Segment Start: Data in this exercise
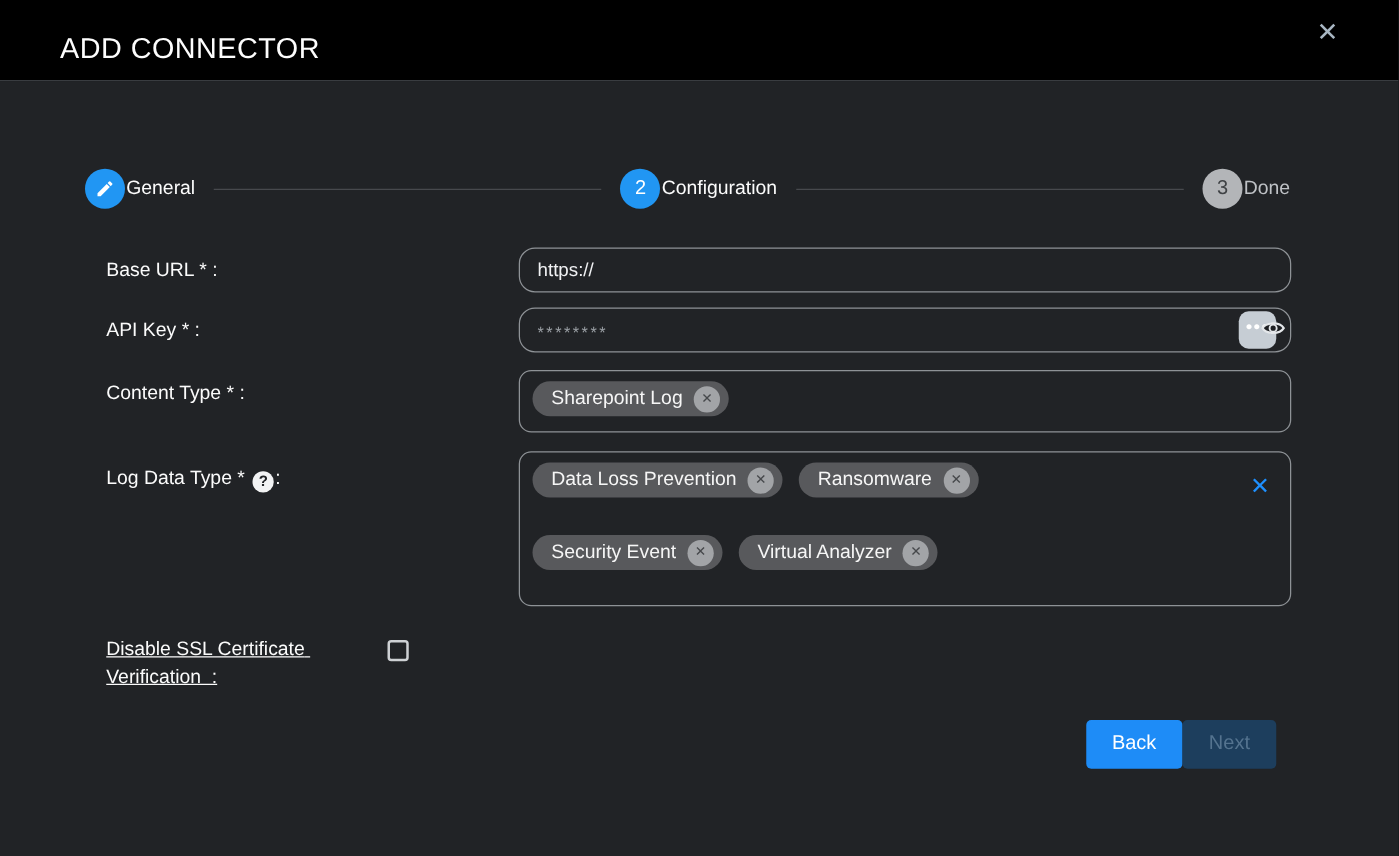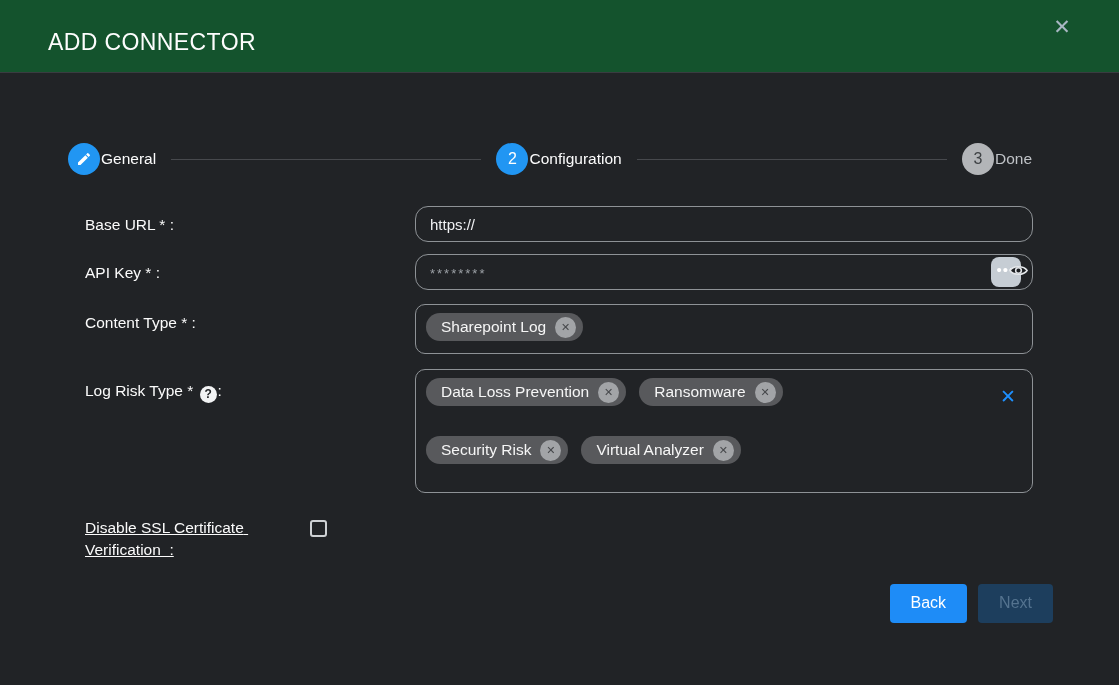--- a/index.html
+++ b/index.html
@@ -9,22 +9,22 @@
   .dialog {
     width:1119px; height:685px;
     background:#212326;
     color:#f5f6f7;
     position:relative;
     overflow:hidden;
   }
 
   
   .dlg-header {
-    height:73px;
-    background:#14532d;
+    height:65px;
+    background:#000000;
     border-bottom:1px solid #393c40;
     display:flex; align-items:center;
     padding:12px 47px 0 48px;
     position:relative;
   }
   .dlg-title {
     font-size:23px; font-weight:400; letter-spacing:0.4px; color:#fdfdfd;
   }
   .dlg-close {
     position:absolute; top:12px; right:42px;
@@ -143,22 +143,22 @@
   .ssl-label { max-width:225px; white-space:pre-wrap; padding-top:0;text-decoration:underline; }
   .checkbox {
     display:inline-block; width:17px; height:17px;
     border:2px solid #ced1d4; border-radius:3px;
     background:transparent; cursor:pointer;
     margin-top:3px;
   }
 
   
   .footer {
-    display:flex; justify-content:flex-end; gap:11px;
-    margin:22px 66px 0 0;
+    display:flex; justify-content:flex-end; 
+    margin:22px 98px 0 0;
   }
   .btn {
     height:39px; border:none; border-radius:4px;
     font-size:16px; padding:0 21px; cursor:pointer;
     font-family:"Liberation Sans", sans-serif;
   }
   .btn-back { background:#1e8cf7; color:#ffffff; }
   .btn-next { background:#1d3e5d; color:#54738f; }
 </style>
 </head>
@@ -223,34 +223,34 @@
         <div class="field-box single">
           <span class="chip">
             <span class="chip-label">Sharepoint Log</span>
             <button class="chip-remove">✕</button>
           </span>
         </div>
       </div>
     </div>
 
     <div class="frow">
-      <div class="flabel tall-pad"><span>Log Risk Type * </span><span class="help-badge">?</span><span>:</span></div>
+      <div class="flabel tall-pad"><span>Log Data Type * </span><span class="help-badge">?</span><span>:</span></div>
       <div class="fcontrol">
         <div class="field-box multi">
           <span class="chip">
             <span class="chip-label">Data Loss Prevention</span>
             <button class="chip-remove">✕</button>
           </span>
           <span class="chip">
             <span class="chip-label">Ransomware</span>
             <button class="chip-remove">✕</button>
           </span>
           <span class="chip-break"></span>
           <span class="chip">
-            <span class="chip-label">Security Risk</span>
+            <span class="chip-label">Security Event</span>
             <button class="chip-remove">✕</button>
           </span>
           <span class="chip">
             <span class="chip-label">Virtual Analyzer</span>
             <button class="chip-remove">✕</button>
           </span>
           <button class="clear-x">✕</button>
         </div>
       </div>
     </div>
Segment End: Data in this exercise
**What the exercise asks**
Please print the data above in its entirety, exactly, but without any picture.

**Exercise answer**
--- a/index.html
+++ b/index.html
@@ -9,22 +9,22 @@
   .dialog {
     width:1119px; height:685px;
     background:#212326;
     color:#f5f6f7;
     position:relative;
     overflow:hidden;
   }
 
   
   .dlg-header {
-    height:73px;
-    background:#14532d;
+    height:65px;
+    background:#000000;
     border-bottom:1px solid #393c40;
     display:flex; align-items:center;
     padding:12px 47px 0 48px;
     position:relative;
   }
   .dlg-title {
     font-size:23px; font-weight:400; letter-spacing:0.4px; color:#fdfdfd;
   }
   .dlg-close {
     position:absolute; top:12px; right:42px;
@@ -143,22 +143,22 @@
   .ssl-label { max-width:225px; white-space:pre-wrap; padding-top:0;text-decoration:underline; }
   .checkbox {
     display:inline-block; width:17px; height:17px;
     border:2px solid #ced1d4; border-radius:3px;
     background:transparent; cursor:pointer;
     margin-top:3px;
   }
 
   
   .footer {
-    display:flex; justify-content:flex-end; gap:11px;
-    margin:22px 66px 0 0;
+    display:flex; justify-content:flex-end; 
+    margin:22px 98px 0 0;
   }
   .btn {
     height:39px; border:none; border-radius:4px;
     font-size:16px; padding:0 21px; cursor:pointer;
     font-family:"Liberation Sans", sans-serif;
   }
   .btn-back { background:#1e8cf7; color:#ffffff; }
   .btn-next { background:#1d3e5d; color:#54738f; }
 </style>
 </head>
@@ -223,34 +223,34 @@
         <div class="field-box single">
           <span class="chip">
             <span class="chip-label">Sharepoint Log</span>
             <button class="chip-remove">✕</button>
           </span>
         </div>
       </div>
     </div>
 
     <div class="frow">
-      <div class="flabel tall-pad"><span>Log Risk Type * </span><span class="help-badge">?</span><span>:</span></div>
+      <div class="flabel tall-pad"><span>Log Data Type * </span><span class="help-badge">?</span><span>:</span></div>
       <div class="fcontrol">
         <div class="field-box multi">
           <span class="chip">
             <span class="chip-label">Data Loss Prevention</span>
             <button class="chip-remove">✕</button>
           </span>
           <span class="chip">
             <span class="chip-label">Ransomware</span>
             <button class="chip-remove">✕</button>
           </span>
           <span class="chip-break"></span>
           <span class="chip">
-            <span class="chip-label">Security Risk</span>
+            <span class="chip-label">Security Event</span>
             <button class="chip-remove">✕</button>
           </span>
           <span class="chip">
             <span class="chip-label">Virtual Analyzer</span>
             <button class="chip-remove">✕</button>
           </span>
           <button class="clear-x">✕</button>
         </div>
       </div>
     </div>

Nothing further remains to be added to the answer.